You will need the fastest machine you can get your hands on, ideally with several drives and at least 8Gb.

  • Ideally your system wants one drive, your Sequencer VM another and your Client VM another.
  • The Sequencer VM wants at least 4 Gb RAM, the test Client VM enough to run your packages (1Gb seems ok for most) and the rest (3Gb) for your main machine.

Master VM build

The idea is to build a VM that is as close as possible to the end machine the AppV package will end up running on.

At this uni, you basically need a WinXP SP3 machine, with the c++ 2005, c++ 2008 redistributables (and service packs) & .NET up to 3.5 SP1 installed.

You will need all the previous .NET (e.g. 1.1 , 2.0 etc all adding including their service packs. ) so do this FIRST before running windows update.

I believe you need to do this manually as running windows updates will skip various versions to get to the latest and some software needs/checks things that won't be 'there' if this is the case. (reg keys, bits of old .NET versions)

Once they are built up windows updates should just about take it the rest of the way , just make sure it stops at IE7 and .NET 3.5

When you are happy it is right, clone it. One will become the sequencer, one the test client.

If you are using Virtualbox (highly recommended) then create a shared folder to a folder below your OSD folder so you can easily access things to install/sequence.

In the windows VM, map this to a drive letter like Z.

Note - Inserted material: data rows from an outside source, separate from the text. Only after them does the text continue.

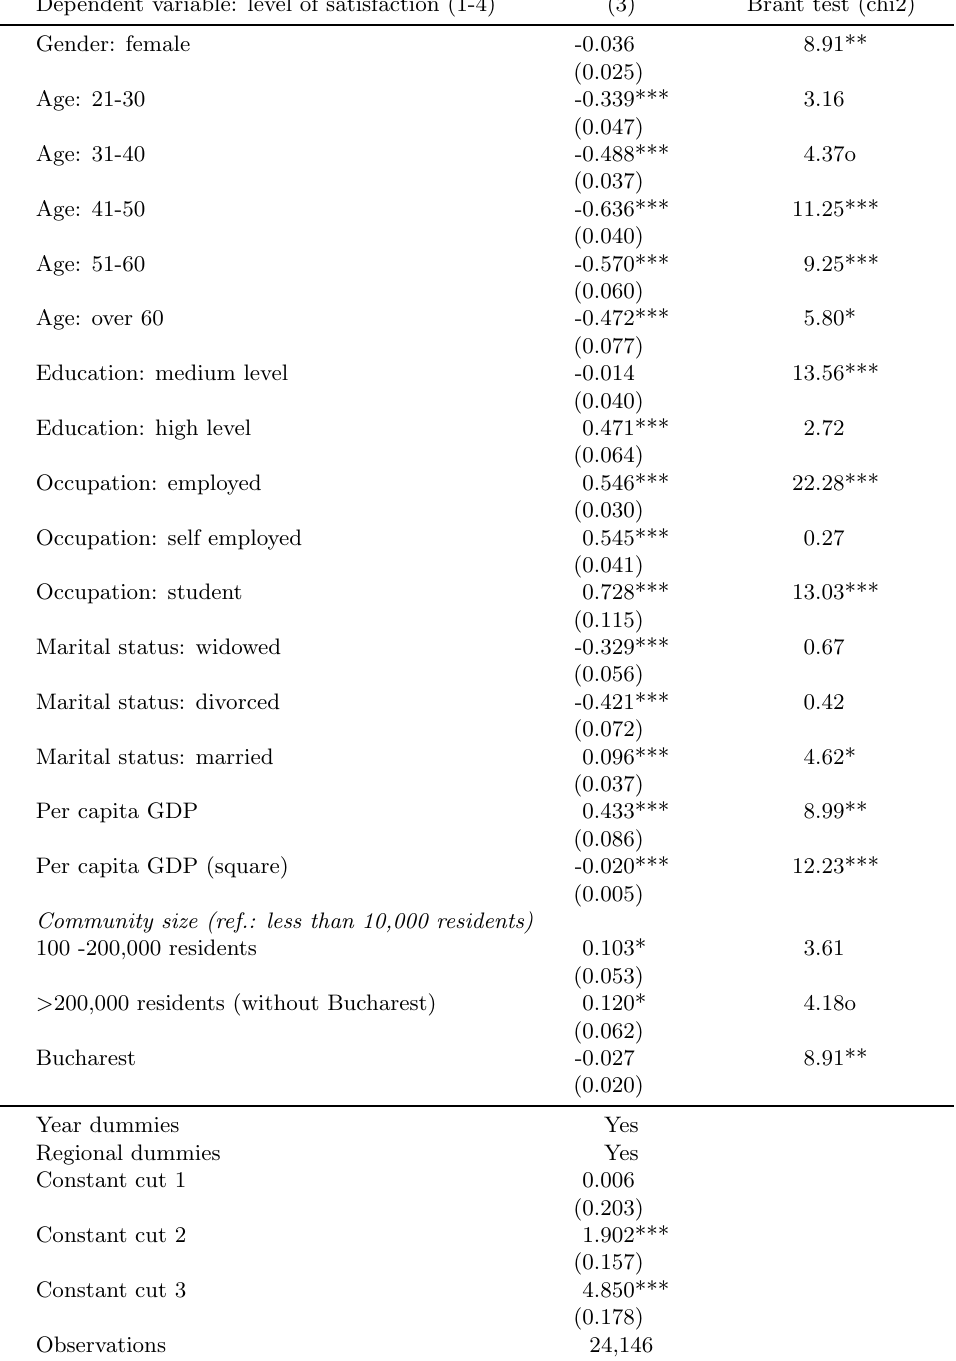
Table A.1: Life satisfaction, individual and regional characteristics: ordered logit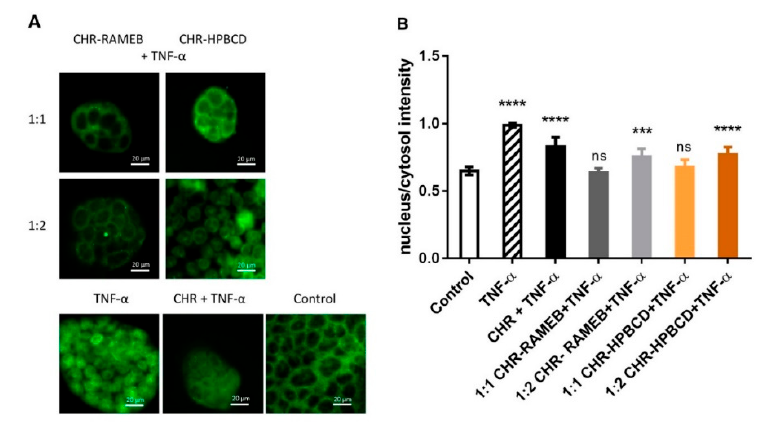
Figure 4. Immunohistochemical staining and analysis of NF- κ B activation in CHR or CHR–CD complex-pretreated and TNF- α stimulated Caco-2 cells. ( A ) Caco-2 cells were pretreated with CHR or CHR–CD complexes and stimulated with TNF- α . Control cells were kept in culture medium. Nuclear localization of the NF- κ B p65 subunit was monitored by immunostaining. Cell nuclei were labeled with Hoechst 33,342. Green: p65 staining; blue: cell nuclei. Scale bar: 20 µ m. ( B ) Ratio of the fluorescence intensity of the NF- κ B immunostaining in cell nuclei and cytoplasm. Values were expressed as means ± S.D., n = 8–10, **** p < 0.0001, *** p < 0.001, the values were compared to the value of untreated control.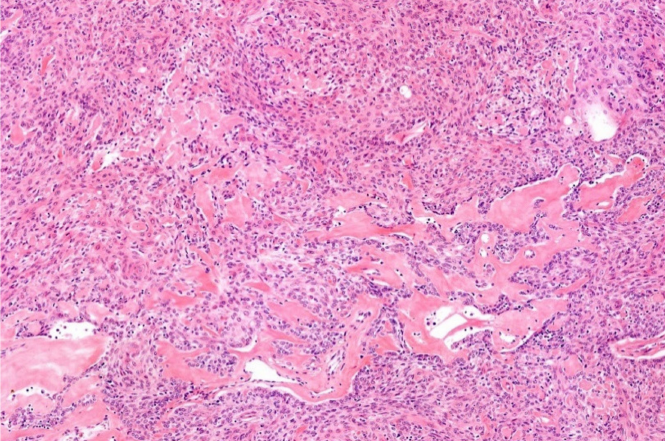
Figure 10. Myoepithelioma: epitheloid and spindle cells are arranged in sheets possessing bland looking nuclei. Note the prominent hyaline matrix (HE; 20 × magnification).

N.B. Remember some things wont install properly over this if you use it as a UNC share rather than a mapped drive (in Windows). Also some things dont even like a mapped drive so you may have to copy it locally when trying to sequence.

Do this once and do it right to save yourself pain later.

Client

This is for testing your package in as real world a situation as possible.

This VM only needs enough memory to run the application.

Install the client using the default options. At uni we use 4.5.2.17140

Snapshot this at the point you have the OSD folder open (or whatever you run the applications from) so you can test as soon as you start the VM.

Assuming you are using Virtualbox with a 'shared folder', change the registry key 'ApplicationSourceRoot' to your root OSD location, to override what is in your 'real' OSD files for fast testing.

Windows Registry Editor Version 5.00

[HKEY_LOCAL_MACHINE\SOFTWARE\Microsoft\SoftGrid\4.5\Client\Configuration]
"ApplicationSourceRoot"="file://\\\\VBOXSVR\\Z_Drive\\OSD\\"

In the above as an example, \\VBOXSVR\Z_Drive\OSD\7Zip465.C01\7Zip465.osd would be your actual structure, so the final slash here .....OSD\ represents the real server's root.

Note, the value you will see in registry editor GUI is 'file://\\VBOXSVR\Z_Drive\OSD\'.

Note, you can also use a file letter and path like z:\OSD\ (dont prefix with file://)

Some (larger?) applications (like PASW SPSS) done launch via filepath and you will need to launch from a HTTP server on your local machine, this is the replacement reg key

Windows Registry Editor Version 5.00

[HKEY_LOCAL_MACHINE\SOFTWARE\Microsoft\SoftGrid\4.5\Client\Configuration]
"ApplicationSourceRoot"="http://xxx.xxx.xxx.xxx/"

Sequencer

Install [Gavotte's ramdisk] as a V: ramdrive. Set it to big enough to fit anything you want to sequence. 2-3Gb is usually enough. Obviously if you are doing something huge you may need to change it and take some away from your main machine.

Install the sequencer application using all the defaults. At uni we use 4.5.2.17140

This will speed up sequencing by miles if you set everything up as suggested. e.g.

You sequence the application (run it) from your mapped Z drive (vbox shared folder) which resides on HDD1, the Sequencer VM is running on HDD2 and the ramdisk is running in RAM. This should stop any bottlenecks in the I/O.

Shut down the VM and snapshot its state, if you snapshot it running, you will end up with duplicate package GUID's which won't get you very far!